WORK INSTRUCTION> All entries are to be copied exactly, with pictures removed.

DATA FOR ANALYSIS>
Segment Open
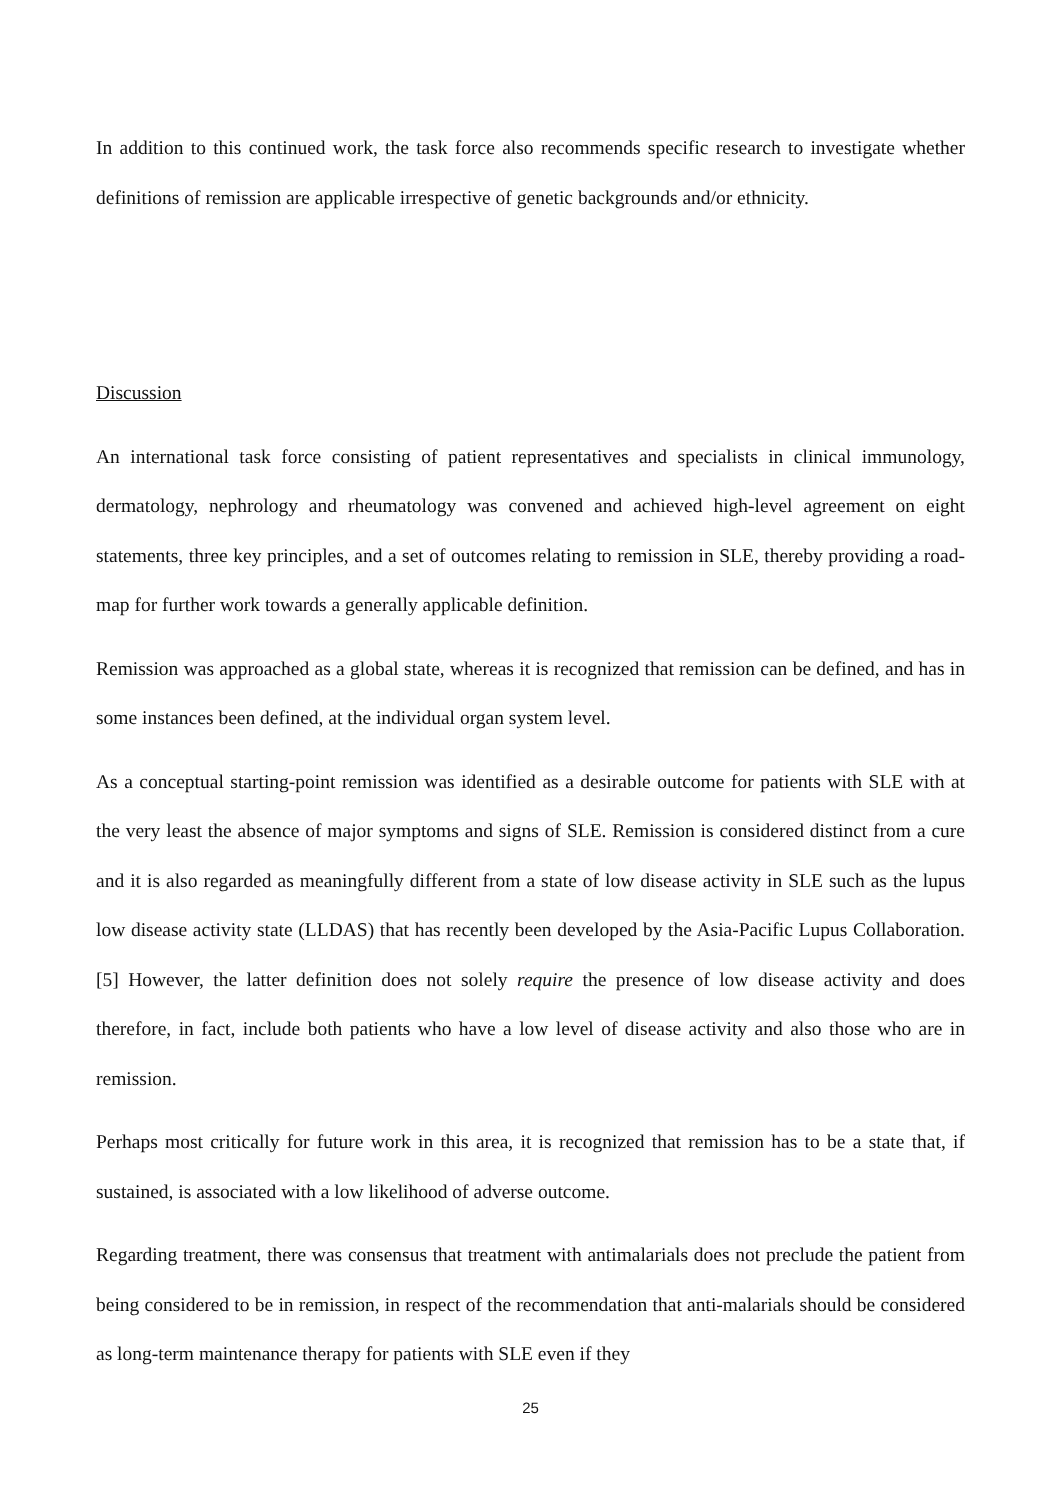In addition to this continued work, the task force also recommends specific research to investigate whether definitions of remission are applicable irrespective of genetic backgrounds and/or ethnicity.
Discussion
An international task force consisting of patient representatives and specialists in clinical immunology, dermatology, nephrology and rheumatology was convened and achieved high-level agreement on eight statements, three key principles, and a set of outcomes relating to remission in SLE, thereby providing a road-map for further work towards a generally applicable definition.
Remission was approached as a global state, whereas it is recognized that remission can be defined, and has in some instances been defined, at the individual organ system level.
As a conceptual starting-point remission was identified as a desirable outcome for patients with SLE with at the very least the absence of major symptoms and signs of SLE. Remission is considered distinct from a cure and it is also regarded as meaningfully different from a state of low disease activity in SLE such as the lupus low disease activity state (LLDAS) that has recently been developed by the Asia-Pacific Lupus Collaboration.[5] However, the latter definition does not solely require the presence of low disease activity and does therefore, in fact, include both patients who have a low level of disease activity and also those who are in remission.
Perhaps most critically for future work in this area, it is recognized that remission has to be a state that, if sustained, is associated with a low likelihood of adverse outcome.
Regarding treatment, there was consensus that treatment with antimalarials does not preclude the patient from being considered to be in remission, in respect of the recommendation that anti-malarials should be considered as long-term maintenance therapy for patients with SLE even if they
25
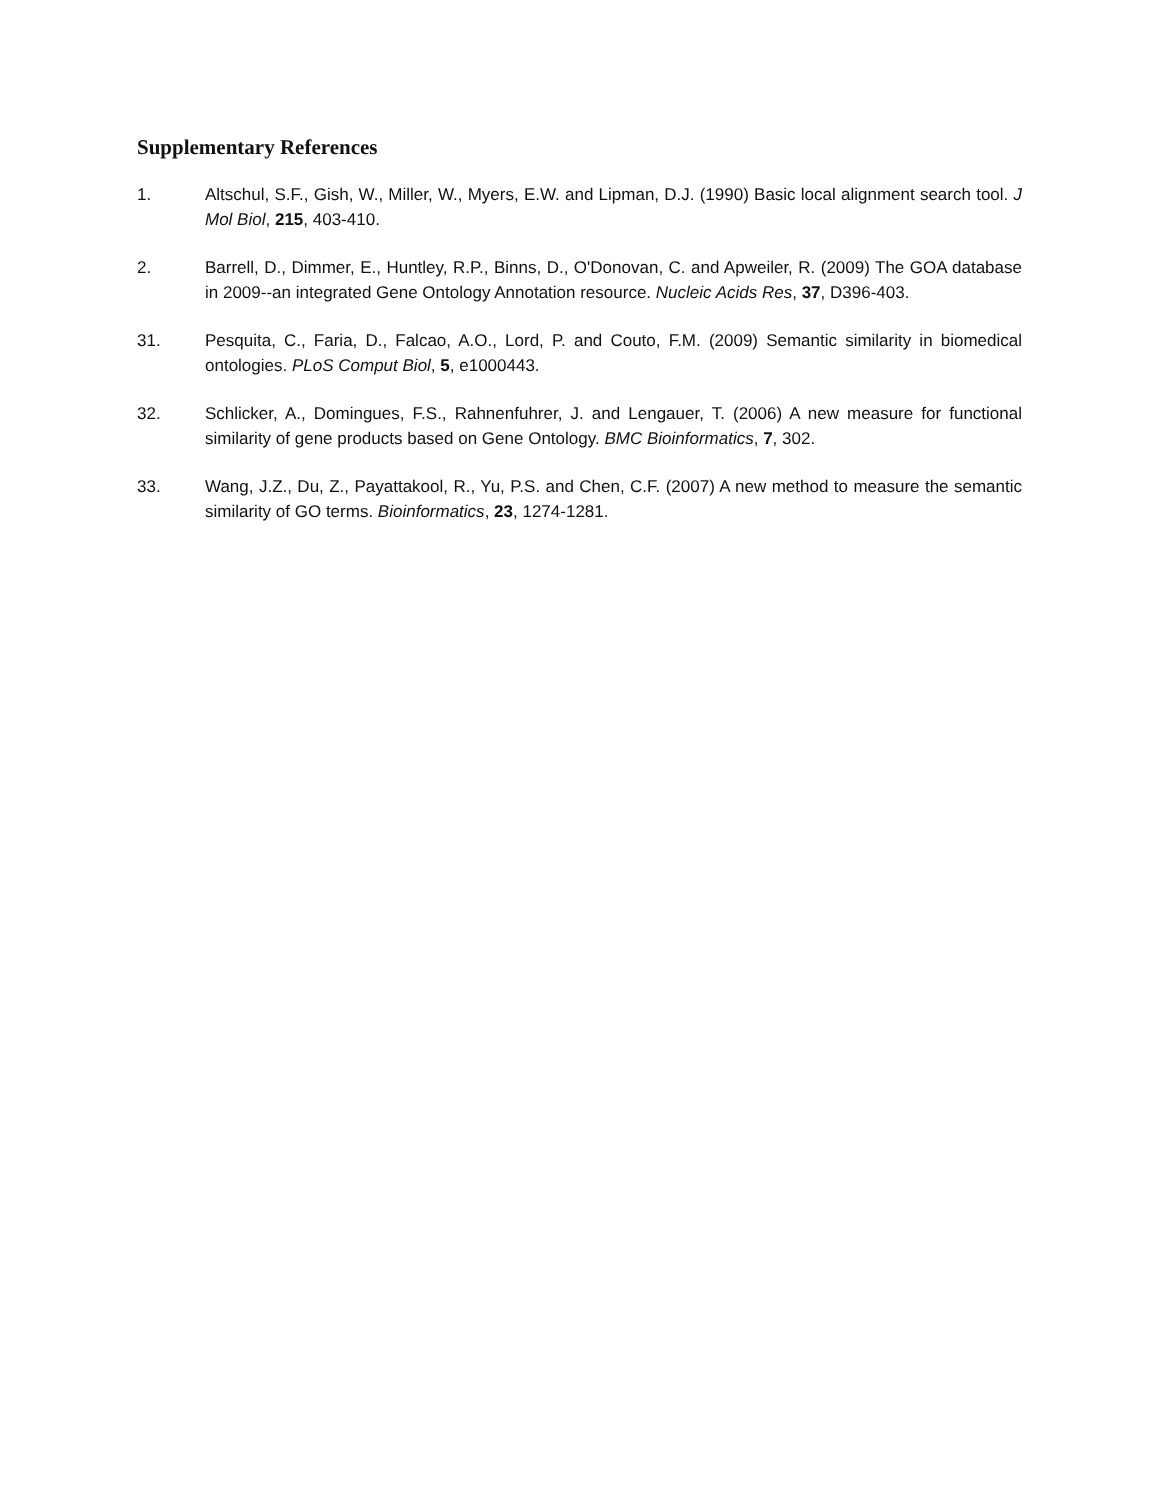Supplementary References
1. Altschul, S.F., Gish, W., Miller, W., Myers, E.W. and Lipman, D.J. (1990) Basic local alignment search tool. J Mol Biol, 215, 403-410.
2. Barrell, D., Dimmer, E., Huntley, R.P., Binns, D., O'Donovan, C. and Apweiler, R. (2009) The GOA database in 2009--an integrated Gene Ontology Annotation resource. Nucleic Acids Res, 37, D396-403.
31. Pesquita, C., Faria, D., Falcao, A.O., Lord, P. and Couto, F.M. (2009) Semantic similarity in biomedical ontologies. PLoS Comput Biol, 5, e1000443.
32. Schlicker, A., Domingues, F.S., Rahnenfuhrer, J. and Lengauer, T. (2006) A new measure for functional similarity of gene products based on Gene Ontology. BMC Bioinformatics, 7, 302.
33. Wang, J.Z., Du, Z., Payattakool, R., Yu, P.S. and Chen, C.F. (2007) A new method to measure the semantic similarity of GO terms. Bioinformatics, 23, 1274-1281.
Segment Closed
ANSWER SPACE>
In addition to this continued work, the task force also recommends specific research to investigate whether definitions of remission are applicable irrespective of genetic backgrounds and/or ethnicity.
Discussion
An international task force consisting of patient representatives and specialists in clinical immunology, dermatology, nephrology and rheumatology was convened and achieved high-level agreement on eight statements, three key principles, and a set of outcomes relating to remission in SLE, thereby providing a road-map for further work towards a generally applicable definition.
Remission was approached as a global state, whereas it is recognized that remission can be defined, and has in some instances been defined, at the individual organ system level.
As a conceptual starting-point remission was identified as a desirable outcome for patients with SLE with at the very least the absence of major symptoms and signs of SLE. Remission is considered distinct from a cure and it is also regarded as meaningfully different from a state of low disease activity in SLE such as the lupus low disease activity state (LLDAS) that has recently been developed by the Asia-Pacific Lupus Collaboration.[5] However, the latter definition does not solely require the presence of low disease activity and does therefore, in fact, include both patients who have a low level of disease activity and also those who are in remission.
Perhaps most critically for future work in this area, it is recognized that remission has to be a state that, if sustained, is associated with a low likelihood of adverse outcome.
Regarding treatment, there was consensus that treatment with antimalarials does not preclude the patient from being considered to be in remission, in respect of the recommendation that anti-malarials should be considered as long-term maintenance therapy for patients with SLE even if they
25
Supplementary References
1. Altschul, S.F., Gish, W., Miller, W., Myers, E.W. and Lipman, D.J. (1990) Basic local alignment search tool. J Mol Biol, 215, 403-410.
2. Barrell, D., Dimmer, E., Huntley, R.P., Binns, D., O'Donovan, C. and Apweiler, R. (2009) The GOA database in 2009--an integrated Gene Ontology Annotation resource. Nucleic Acids Res, 37, D396-403.
31. Pesquita, C., Faria, D., Falcao, A.O., Lord, P. and Couto, F.M. (2009) Semantic similarity in biomedical ontologies. PLoS Comput Biol, 5, e1000443.
32. Schlicker, A., Domingues, F.S., Rahnenfuhrer, J. and Lengauer, T. (2006) A new measure for functional similarity of gene products based on Gene Ontology. BMC Bioinformatics, 7, 302.
33. Wang, J.Z., Du, Z., Payattakool, R., Yu, P.S. and Chen, C.F. (2007) A new method to measure the semantic similarity of GO terms. Bioinformatics, 23, 1274-1281.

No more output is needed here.